ABOUT THIS TASK:
Count every line in the data that contains the word "ring", then report that number alone.

RAW DATA:

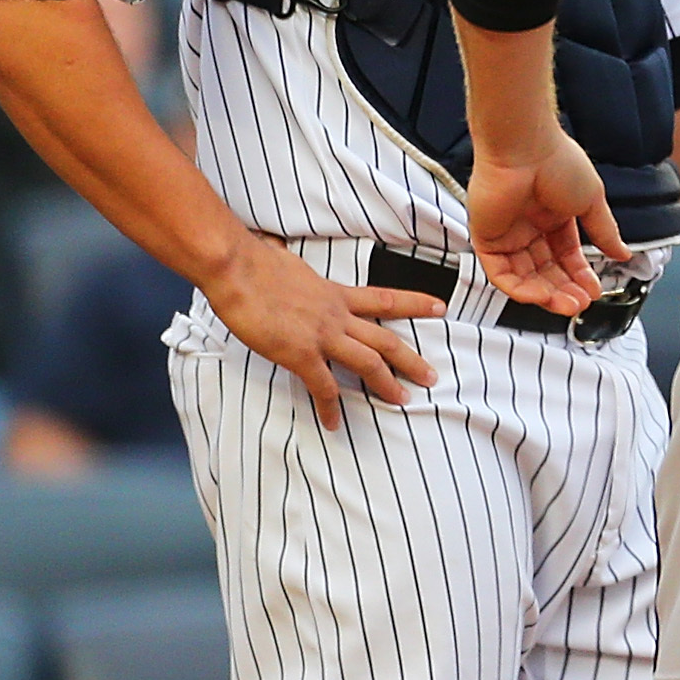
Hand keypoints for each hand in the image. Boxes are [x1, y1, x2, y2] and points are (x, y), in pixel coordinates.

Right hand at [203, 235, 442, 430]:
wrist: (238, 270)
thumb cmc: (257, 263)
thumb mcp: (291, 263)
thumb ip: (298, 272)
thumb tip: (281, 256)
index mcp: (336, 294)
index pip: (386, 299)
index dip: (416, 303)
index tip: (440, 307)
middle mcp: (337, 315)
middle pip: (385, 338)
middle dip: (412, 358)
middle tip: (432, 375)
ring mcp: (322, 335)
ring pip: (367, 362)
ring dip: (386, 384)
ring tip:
...
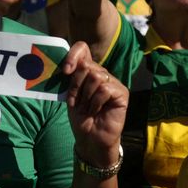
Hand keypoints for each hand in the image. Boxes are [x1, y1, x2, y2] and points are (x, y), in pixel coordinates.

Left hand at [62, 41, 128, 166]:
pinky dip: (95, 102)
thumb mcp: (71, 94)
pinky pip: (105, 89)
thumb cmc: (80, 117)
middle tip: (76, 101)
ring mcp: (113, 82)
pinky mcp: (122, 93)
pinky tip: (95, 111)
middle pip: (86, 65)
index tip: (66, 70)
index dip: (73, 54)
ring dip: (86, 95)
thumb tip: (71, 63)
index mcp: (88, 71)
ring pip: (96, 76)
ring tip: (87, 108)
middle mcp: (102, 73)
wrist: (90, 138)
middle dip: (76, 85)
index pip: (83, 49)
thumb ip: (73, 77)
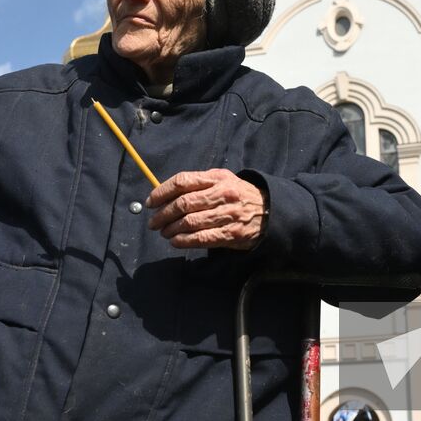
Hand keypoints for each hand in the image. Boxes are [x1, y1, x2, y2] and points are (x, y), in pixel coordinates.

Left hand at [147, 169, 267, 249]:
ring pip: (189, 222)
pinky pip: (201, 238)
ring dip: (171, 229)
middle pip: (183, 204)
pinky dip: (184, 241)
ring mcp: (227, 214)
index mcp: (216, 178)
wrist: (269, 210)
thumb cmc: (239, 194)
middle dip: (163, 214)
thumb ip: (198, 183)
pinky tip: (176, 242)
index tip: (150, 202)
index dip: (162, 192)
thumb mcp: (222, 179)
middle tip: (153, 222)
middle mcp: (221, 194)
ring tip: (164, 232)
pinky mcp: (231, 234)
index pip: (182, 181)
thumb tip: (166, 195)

FINISHED TASK:
12